=== What you need to do ===
Return each line of the listing that follows in which the string "Thought" can be found.

=== Material provided ===
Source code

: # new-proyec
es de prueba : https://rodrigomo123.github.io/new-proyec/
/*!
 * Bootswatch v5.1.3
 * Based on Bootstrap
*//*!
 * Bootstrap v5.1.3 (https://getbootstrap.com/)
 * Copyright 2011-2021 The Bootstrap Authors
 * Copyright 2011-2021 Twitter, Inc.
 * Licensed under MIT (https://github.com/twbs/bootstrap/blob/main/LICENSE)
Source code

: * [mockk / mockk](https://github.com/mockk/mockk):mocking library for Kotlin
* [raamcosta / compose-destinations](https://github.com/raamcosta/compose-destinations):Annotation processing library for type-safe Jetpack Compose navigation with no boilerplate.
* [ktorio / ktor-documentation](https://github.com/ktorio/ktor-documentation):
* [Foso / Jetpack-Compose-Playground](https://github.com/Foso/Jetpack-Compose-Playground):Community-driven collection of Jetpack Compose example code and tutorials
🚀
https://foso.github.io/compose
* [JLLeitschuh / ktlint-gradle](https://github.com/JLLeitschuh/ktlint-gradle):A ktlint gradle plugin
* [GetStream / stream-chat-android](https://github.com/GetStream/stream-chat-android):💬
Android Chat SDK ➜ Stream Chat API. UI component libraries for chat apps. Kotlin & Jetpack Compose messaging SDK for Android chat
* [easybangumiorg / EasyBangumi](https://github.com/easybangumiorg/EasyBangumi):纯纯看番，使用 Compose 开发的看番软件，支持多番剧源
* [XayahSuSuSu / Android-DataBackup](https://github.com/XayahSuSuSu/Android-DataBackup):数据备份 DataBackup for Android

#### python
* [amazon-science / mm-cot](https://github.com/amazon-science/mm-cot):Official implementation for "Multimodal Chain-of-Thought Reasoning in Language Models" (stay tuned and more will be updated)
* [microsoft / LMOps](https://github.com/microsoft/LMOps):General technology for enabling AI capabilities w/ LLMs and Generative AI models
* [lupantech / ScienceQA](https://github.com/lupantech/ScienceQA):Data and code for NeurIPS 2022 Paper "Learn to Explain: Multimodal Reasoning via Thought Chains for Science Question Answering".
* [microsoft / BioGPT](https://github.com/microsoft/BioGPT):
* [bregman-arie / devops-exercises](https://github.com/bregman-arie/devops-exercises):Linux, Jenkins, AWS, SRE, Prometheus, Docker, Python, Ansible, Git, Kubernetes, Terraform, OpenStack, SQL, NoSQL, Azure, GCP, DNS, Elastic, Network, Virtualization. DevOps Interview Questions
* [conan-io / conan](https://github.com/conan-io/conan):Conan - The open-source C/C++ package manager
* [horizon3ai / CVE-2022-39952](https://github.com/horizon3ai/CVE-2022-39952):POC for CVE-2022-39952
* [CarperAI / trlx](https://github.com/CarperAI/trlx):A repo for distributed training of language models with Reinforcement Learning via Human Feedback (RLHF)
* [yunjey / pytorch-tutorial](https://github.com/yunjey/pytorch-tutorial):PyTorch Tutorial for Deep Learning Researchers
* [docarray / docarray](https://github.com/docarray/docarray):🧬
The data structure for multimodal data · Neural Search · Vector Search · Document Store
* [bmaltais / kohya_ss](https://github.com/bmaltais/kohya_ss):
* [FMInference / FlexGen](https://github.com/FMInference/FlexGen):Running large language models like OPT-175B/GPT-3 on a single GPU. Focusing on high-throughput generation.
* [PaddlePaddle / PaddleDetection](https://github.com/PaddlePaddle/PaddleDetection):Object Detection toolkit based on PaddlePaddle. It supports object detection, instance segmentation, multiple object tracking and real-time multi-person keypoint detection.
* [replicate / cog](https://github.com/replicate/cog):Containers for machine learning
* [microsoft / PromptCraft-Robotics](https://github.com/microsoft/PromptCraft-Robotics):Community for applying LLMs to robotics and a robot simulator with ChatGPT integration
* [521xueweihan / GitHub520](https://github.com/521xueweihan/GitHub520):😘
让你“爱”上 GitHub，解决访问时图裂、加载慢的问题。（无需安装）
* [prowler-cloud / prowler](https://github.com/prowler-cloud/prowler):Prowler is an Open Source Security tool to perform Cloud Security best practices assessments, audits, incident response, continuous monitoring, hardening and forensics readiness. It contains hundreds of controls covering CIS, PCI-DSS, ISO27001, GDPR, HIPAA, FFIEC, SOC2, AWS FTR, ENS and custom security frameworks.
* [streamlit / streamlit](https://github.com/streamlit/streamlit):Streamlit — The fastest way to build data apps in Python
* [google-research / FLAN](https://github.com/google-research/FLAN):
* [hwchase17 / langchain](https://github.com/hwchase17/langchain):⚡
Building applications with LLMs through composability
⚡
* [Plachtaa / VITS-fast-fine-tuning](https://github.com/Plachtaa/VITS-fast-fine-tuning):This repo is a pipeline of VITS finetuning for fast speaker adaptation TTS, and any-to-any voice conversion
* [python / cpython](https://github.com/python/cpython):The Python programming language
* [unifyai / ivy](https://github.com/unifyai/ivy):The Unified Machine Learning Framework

=== Answer to the exercise ===
* [amazon-science / mm-cot](https://github.com/amazon-science/mm-cot):Official implementation for "Multimodal Chain-of-Thought Reasoning in Language Models" (stay tuned and more will be updated)
* [lupantech / ScienceQA](https://github.com/lupantech/ScienceQA):Data and code for NeurIPS 2022 Paper "Learn to Explain: Multimodal Reasoning via Thought Chains for Science Question Answering".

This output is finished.